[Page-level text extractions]

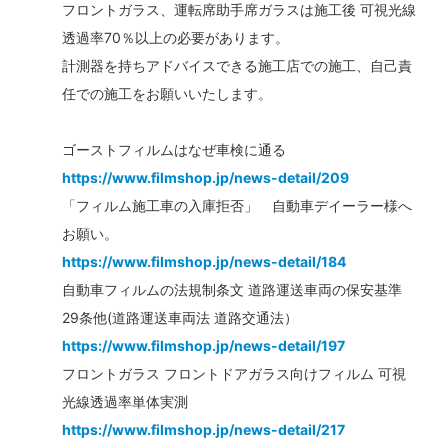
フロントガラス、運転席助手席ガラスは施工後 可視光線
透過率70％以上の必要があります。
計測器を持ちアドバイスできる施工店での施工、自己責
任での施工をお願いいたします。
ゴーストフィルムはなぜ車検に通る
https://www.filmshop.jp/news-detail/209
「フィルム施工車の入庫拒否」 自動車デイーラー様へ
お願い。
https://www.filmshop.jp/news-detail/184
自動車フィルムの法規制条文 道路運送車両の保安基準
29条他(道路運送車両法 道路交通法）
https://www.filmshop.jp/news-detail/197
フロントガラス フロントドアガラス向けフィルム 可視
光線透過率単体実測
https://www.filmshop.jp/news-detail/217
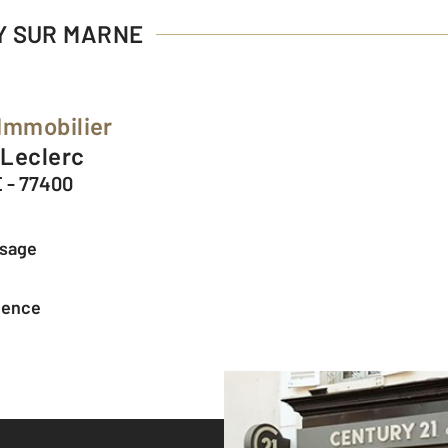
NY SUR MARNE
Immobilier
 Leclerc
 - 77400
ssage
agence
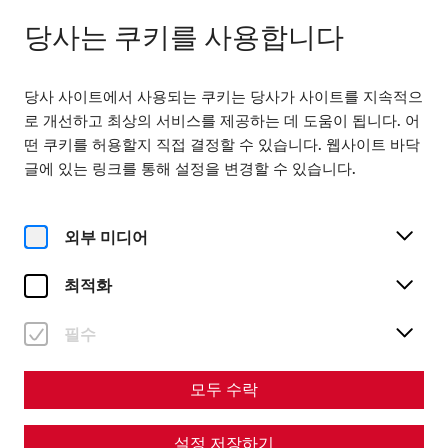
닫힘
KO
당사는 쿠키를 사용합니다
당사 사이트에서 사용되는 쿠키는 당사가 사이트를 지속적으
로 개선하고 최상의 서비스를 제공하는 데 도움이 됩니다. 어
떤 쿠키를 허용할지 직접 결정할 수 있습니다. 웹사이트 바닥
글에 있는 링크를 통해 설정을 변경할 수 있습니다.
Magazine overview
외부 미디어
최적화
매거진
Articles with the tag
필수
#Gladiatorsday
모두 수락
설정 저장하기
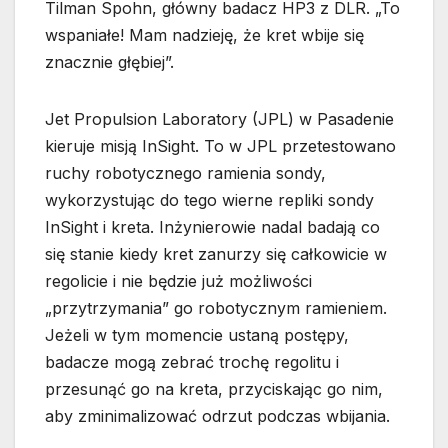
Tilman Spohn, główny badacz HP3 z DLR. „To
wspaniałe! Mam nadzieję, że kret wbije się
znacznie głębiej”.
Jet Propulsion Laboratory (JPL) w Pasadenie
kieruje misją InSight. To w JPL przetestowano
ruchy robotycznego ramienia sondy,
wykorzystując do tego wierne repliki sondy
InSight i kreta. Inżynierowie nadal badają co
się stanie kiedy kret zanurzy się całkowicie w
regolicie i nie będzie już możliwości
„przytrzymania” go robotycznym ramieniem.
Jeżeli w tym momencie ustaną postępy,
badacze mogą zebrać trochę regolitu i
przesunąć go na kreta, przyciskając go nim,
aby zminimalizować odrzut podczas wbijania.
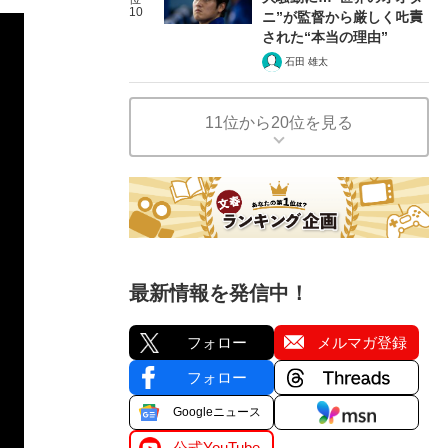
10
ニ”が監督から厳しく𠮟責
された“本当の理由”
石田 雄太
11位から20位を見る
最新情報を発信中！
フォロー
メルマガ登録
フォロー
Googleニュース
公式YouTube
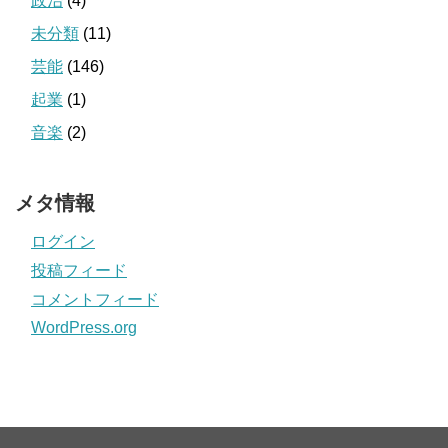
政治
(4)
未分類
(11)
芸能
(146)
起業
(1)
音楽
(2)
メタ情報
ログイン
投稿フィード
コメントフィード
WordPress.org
--
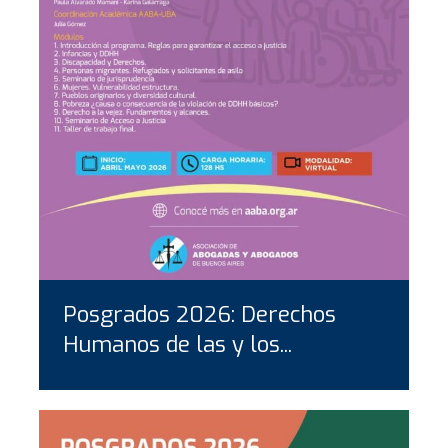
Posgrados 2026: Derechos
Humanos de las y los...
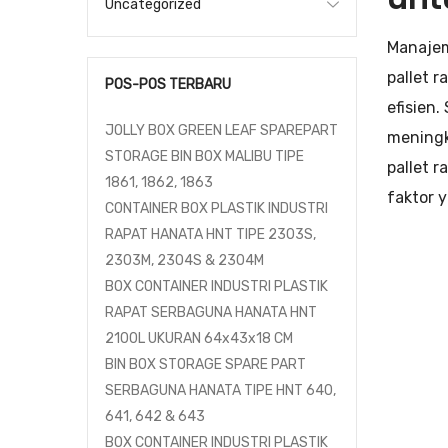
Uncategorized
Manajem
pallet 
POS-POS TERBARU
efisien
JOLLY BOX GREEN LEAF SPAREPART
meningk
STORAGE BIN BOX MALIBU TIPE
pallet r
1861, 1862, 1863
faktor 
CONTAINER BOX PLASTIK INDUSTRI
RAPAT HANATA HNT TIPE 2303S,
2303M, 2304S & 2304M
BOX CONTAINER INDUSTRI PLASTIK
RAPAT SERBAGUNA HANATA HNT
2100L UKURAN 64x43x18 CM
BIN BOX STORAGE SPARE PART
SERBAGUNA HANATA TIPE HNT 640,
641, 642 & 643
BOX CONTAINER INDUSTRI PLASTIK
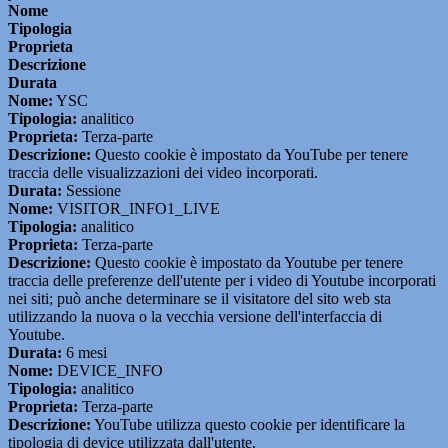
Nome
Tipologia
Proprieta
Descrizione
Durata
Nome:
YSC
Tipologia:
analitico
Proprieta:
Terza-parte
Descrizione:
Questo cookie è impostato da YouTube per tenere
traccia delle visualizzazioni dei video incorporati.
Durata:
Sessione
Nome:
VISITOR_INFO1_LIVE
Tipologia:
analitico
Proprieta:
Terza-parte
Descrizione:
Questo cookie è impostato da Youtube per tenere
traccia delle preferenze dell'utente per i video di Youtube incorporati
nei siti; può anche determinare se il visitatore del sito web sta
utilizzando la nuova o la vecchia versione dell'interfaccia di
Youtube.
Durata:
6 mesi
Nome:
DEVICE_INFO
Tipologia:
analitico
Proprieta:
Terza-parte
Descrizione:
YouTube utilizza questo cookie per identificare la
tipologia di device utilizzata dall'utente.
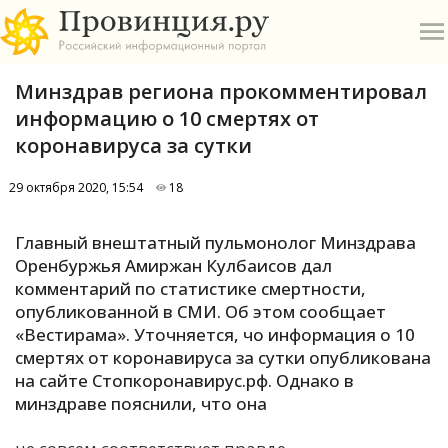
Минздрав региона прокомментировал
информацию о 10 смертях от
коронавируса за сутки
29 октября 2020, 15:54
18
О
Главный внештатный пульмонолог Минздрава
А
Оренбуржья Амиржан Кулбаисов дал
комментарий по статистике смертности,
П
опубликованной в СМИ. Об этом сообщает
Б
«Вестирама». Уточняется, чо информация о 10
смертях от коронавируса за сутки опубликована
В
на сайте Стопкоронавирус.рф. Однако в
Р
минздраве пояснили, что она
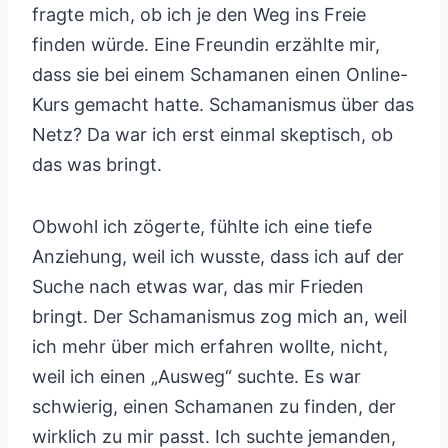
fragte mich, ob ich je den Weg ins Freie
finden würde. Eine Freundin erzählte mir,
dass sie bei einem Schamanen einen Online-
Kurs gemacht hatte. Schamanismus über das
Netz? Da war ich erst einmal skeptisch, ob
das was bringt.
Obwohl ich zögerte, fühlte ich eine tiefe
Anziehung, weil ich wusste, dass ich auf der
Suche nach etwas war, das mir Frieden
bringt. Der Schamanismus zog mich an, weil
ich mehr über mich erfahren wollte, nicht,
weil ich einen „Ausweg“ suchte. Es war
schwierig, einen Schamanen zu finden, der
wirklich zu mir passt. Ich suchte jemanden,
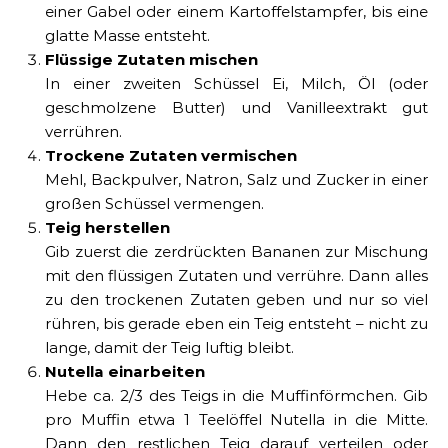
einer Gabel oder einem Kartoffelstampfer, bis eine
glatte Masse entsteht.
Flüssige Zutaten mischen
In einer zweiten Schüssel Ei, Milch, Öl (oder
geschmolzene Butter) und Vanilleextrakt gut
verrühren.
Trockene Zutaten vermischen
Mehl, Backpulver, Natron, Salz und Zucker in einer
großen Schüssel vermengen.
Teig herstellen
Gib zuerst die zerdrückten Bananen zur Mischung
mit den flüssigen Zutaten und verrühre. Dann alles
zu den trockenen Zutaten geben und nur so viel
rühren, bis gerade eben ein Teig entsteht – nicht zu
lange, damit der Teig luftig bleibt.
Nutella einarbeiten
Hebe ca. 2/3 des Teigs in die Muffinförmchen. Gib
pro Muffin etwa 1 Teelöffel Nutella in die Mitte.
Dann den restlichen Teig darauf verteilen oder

### Task directions
Go through the entries above and copy each line holding the string "impostato".

### Answer space
Questo cookie è impostato da YouTube per tenere
Questo cookie è impostato da Youtube per tenere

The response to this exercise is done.